Clare Belfrage: Rhythms of Necessity

Art + Book Extract


Every year the SALA (South Australian Living Artists) Festival honours a South Australian artist with a monograph on their work. In 2018 glass artist Clare Belfrage was in the spotlight. The JamFactory Icon 2018 touring show, Clare Belfrage: A Measure of Time, is at its final destination, Bega Valley Regional Gallery, until 16 January 2021.

For more than 25 years, Belfrage has contributed to the studio glass field as both an artist and an educator. In the extract from the SALA monograph, Clare Belfrage: Rhythms of Necessity, reproduced with permission below, Kay Lawrence and Sera Waters discuss Belfrage’s nuanced approach to the medium of glass.

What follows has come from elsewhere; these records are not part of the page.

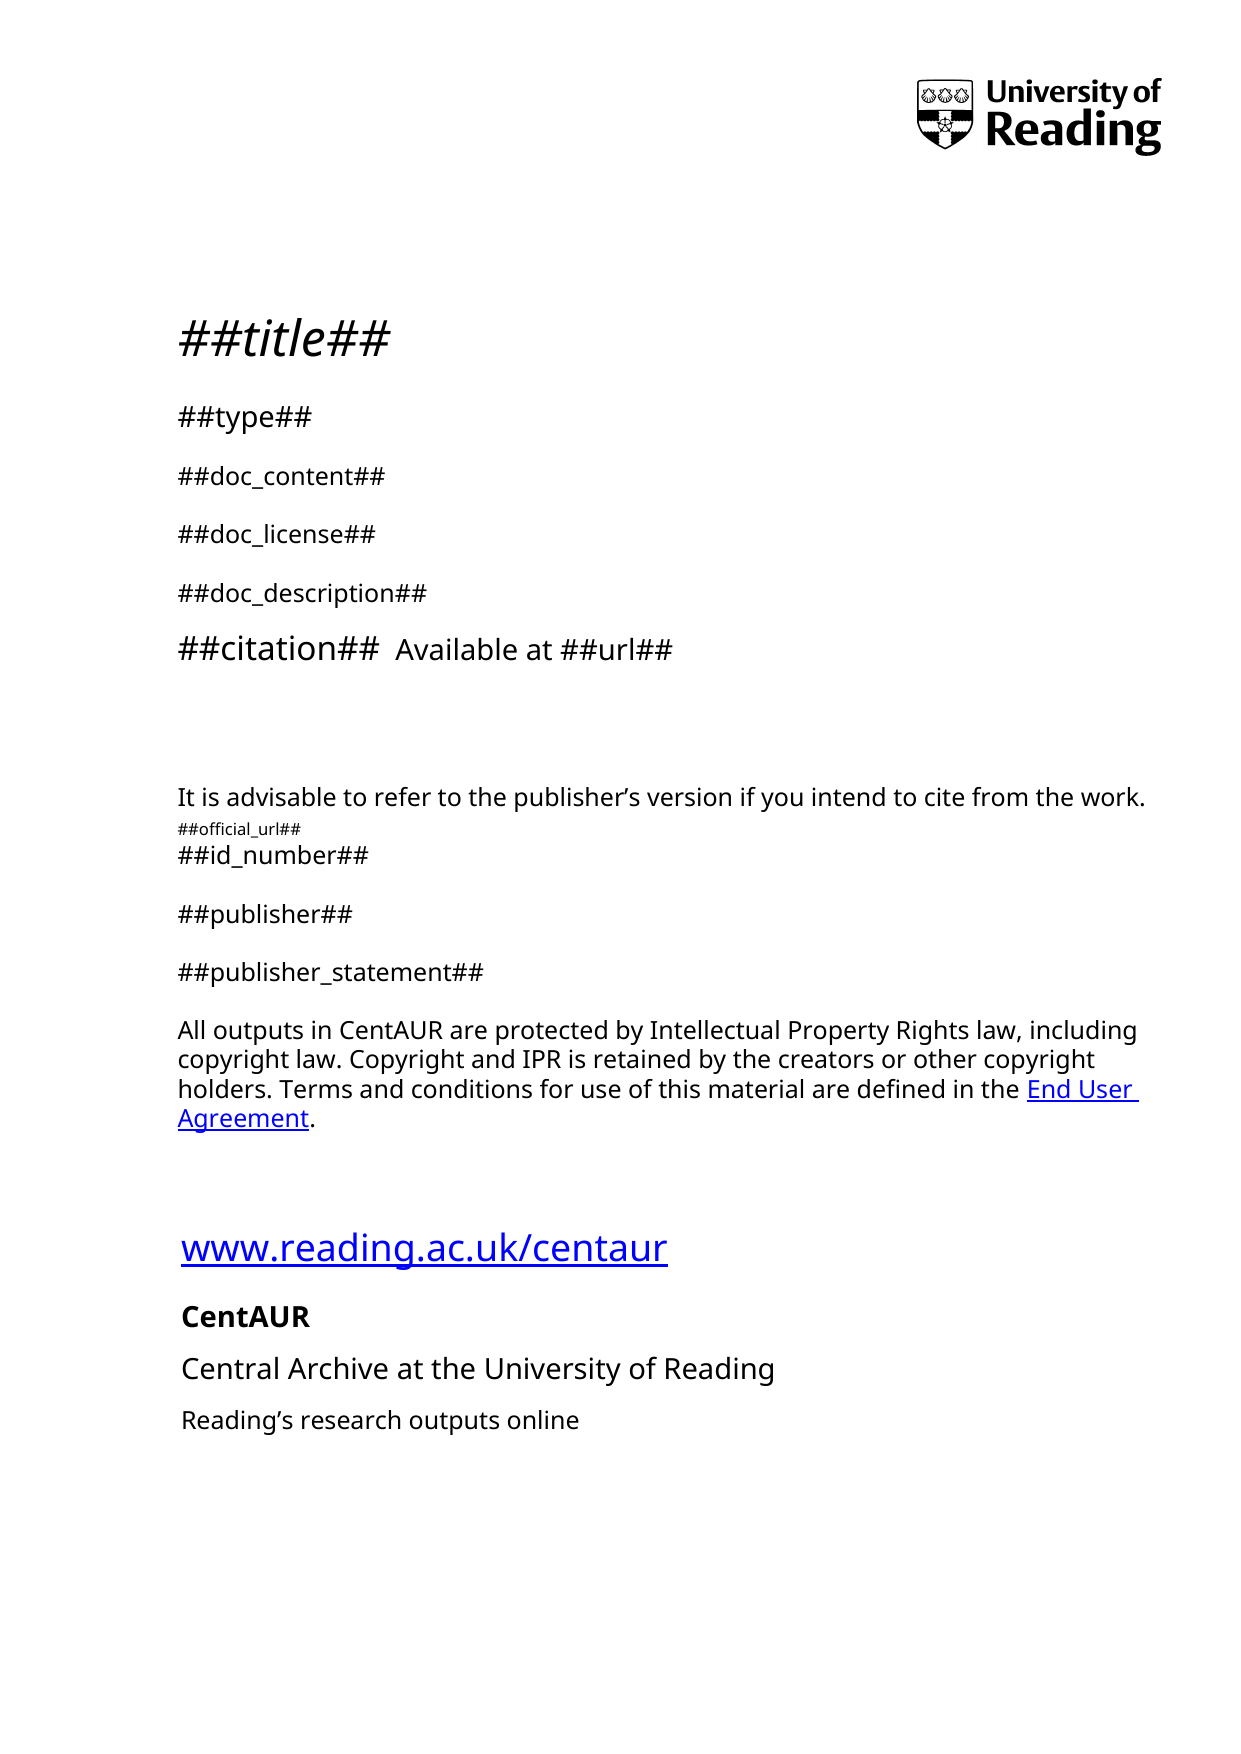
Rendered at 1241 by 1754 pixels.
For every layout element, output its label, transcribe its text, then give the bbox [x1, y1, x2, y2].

text All outputs in CentAUR are protected by Intellectual Property Rights law, including copyright law. Copyright and IPR is retained by the creators or other copyright holders. Terms and conditions for use of this material are defined in the End User Agreement. [177, 1016, 1166, 1133]
text ##doc_content## [177, 462, 1166, 491]
text ##official_url## [177, 812, 1166, 841]
subtitle Central Archive at the University of Reading [181, 1348, 910, 1388]
text ##doc_license## [177, 521, 1166, 550]
text ##id_number## [177, 841, 1166, 871]
subtitle Reading’s research outputs online [181, 1402, 910, 1436]
text ##publisher_statement## [177, 958, 1166, 987]
subtitle ##title## [177, 303, 1166, 371]
text ##publisher## [177, 900, 1166, 929]
text ##type## [177, 404, 1166, 433]
title CentAUR [181, 1296, 910, 1336]
text It is advisable to refer to the publisher’s version if you intend to cite from the work. [177, 783, 1166, 812]
text ##citation## Available at ##url## [177, 637, 1166, 666]
text ##doc_description## [177, 579, 1166, 608]
picture [917, 78, 1162, 156]
text www.reading.ac.uk/centaur [181, 1238, 910, 1267]
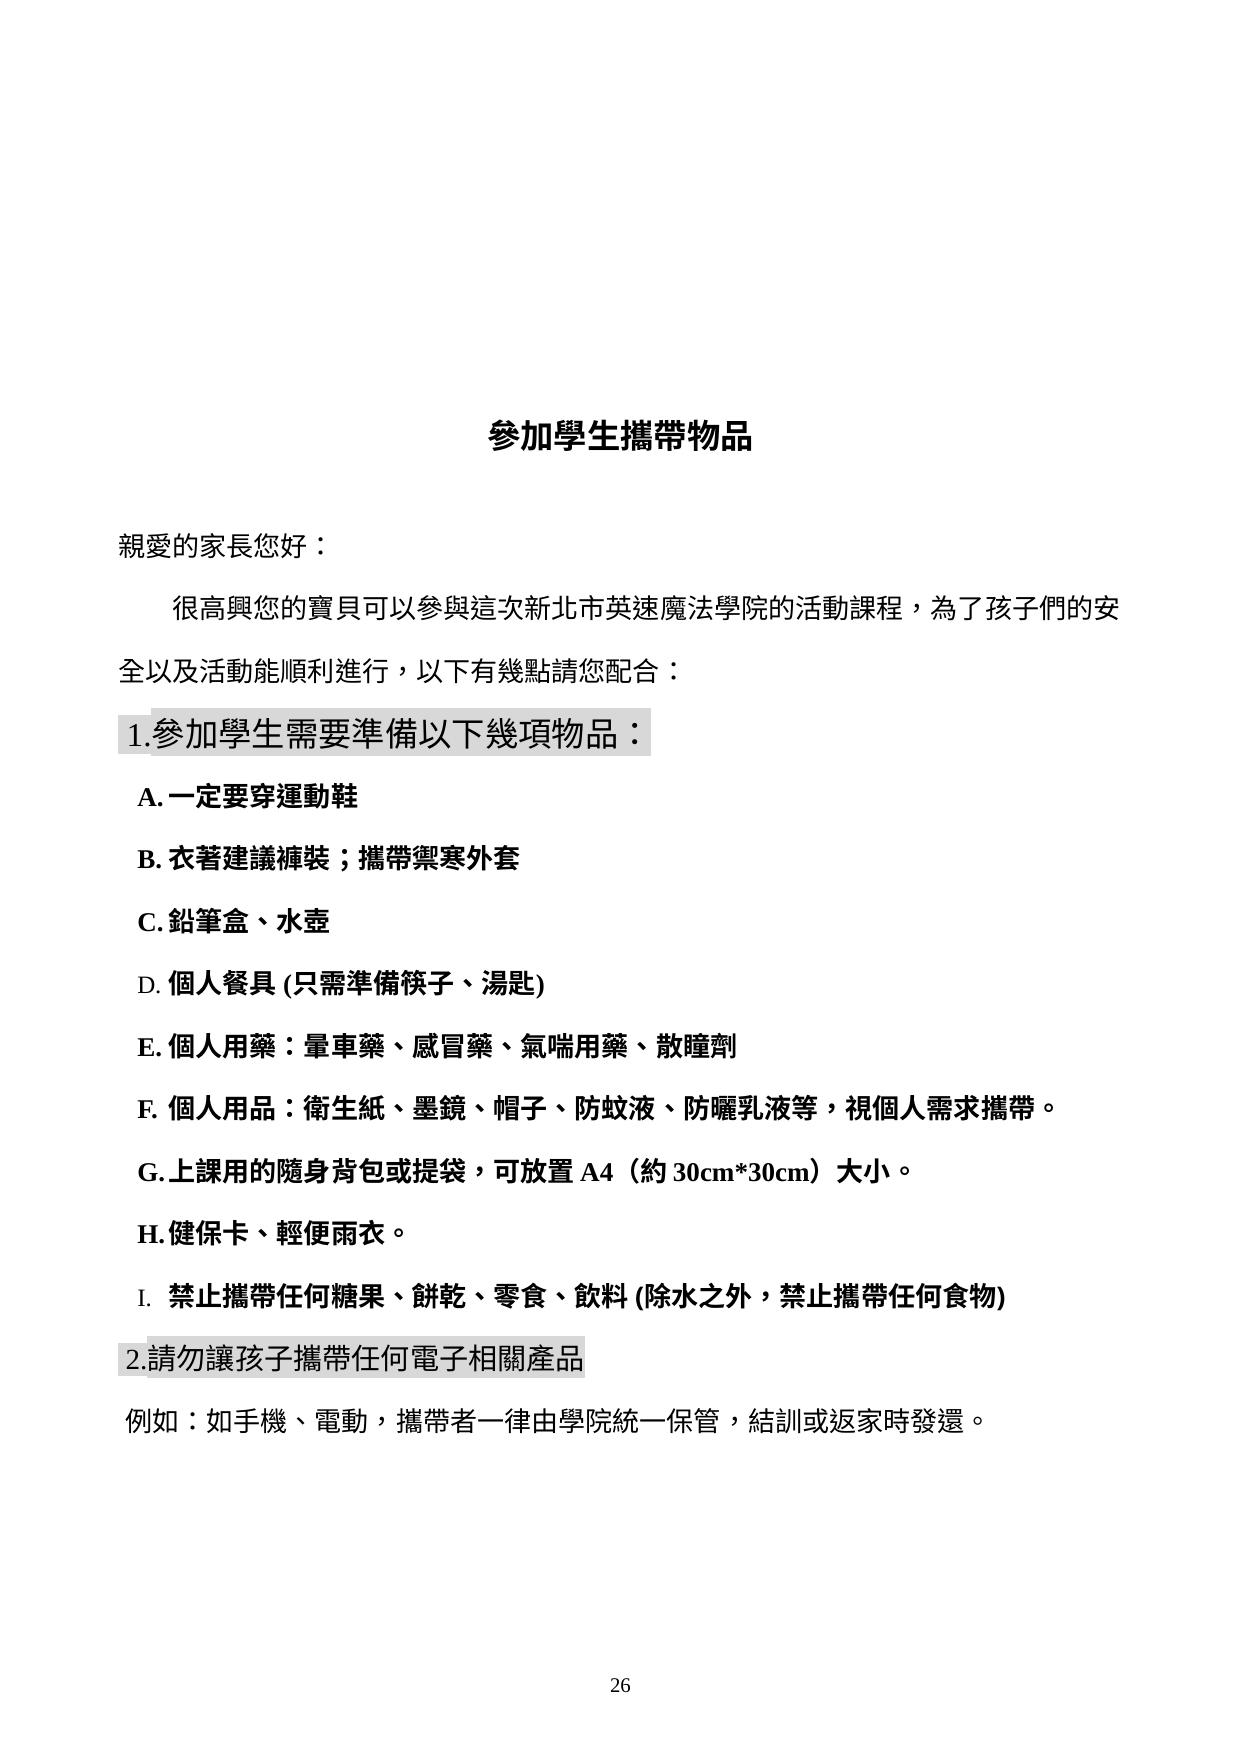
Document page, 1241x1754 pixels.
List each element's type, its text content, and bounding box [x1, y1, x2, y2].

Past the pretty and shiny surface of glass
by Kay Lawrence and Sera Waters

As an Australian glass artist working within the international network of studio glass, Belfrage has found her style by integrating glass approaches from across the globe. The Venetian traditions of glass have been influential to her practice, especially the numerous opportunities to see the Venetian master Tagliapietra at work. While the formal language of Venetian glass, renowned for its flamboyant colour, scale and remarkable finish, has sometimes attracted criticism for ‘showing off and [a] tendency to overstatement’, (1) Belfrage integrates similar colours, cane work and patterns, but to very different effect and affect. Writing of Belfrage’s vessels, curator Tina Oldknow claims they ‘exploit the beauty of glass, but not in the usual big and shiny way: these works are subtle, their surfaces complex but not overly complicated’. (2)

Part of what sets Belfrage’s glass art apart is that her surfaces are worked to be neither shiny nor reflective but to offer alternative ways of perceiving this familiar materiality.

Contemporary life is accustomed, and indeed indebted, to the clear, functional and reflective properties of glass. According to Sue Rowley, our complex symbolic, cultural and historic perceptions of glass are especially informed by the scientific developments by which glass has given clarity and insight into previously unseen worlds. (3) In contemporary life glass is regularly put to use reflecting us back to ourselves. Yet what does it mean when a clear reflection is denied? While Belfrage harnesses the luminosity, translucency and refractive qualities of glass, she deliberately negates the reflective surface of her vessels using abrasives. In fact, she feels it is her ‘job to take you past [the pretty and shiny surface] that we know about glass’. Non-reflective glass art brings emotive and ambiguous ways of experiencing to the fore. As she explains: ‘I generally work in layers and I want you to see into the piece … or the elements’. Noticing rhythmic lines, layers and energies, she says, ‘[as in nature] makes me feel small and insignificant and good … and releases you somehow’. (4) Fixing natural rhythms in time, halted in the solidity of glass, carries greater meaning when some of these rhythms are under ecological threat, have been radically disrupted due to settler colonisation, or are silenced and concealed by human-made rhythms. Belfrage’s glass objects encourage us to see beyond the shiny reflection of ourselves.

Clare Belfrage: Rhythms of Necessity is published by Wakefield Press.

This article was first published in July 2018.

JamFactory Icon 2018: Clare Belfrage: A Measure of Time 
Bega Valley Regional Gallery
16 November – 16 January 2021


1.  Peter Tysoe quoted in Ioannou, Australian Studio Glass, p. 30.

2.  In this quote Tina Oldknow was also referring to Kait Rhoad’s Black Widow, alongside Clare Belfrage’s Leaf Circuitry GroupNew Glass Review, 30, Corning Museum of Glass, New York, 2009, p. 73.

3.  Sue Rowley in Ioannou, Australian Studio Glass, p. 56.

4.  Clare Belfrage, artist talk at her exhibition A Natural Way at the David Roche Foundation Museum, Adelaide, 3 August 2017.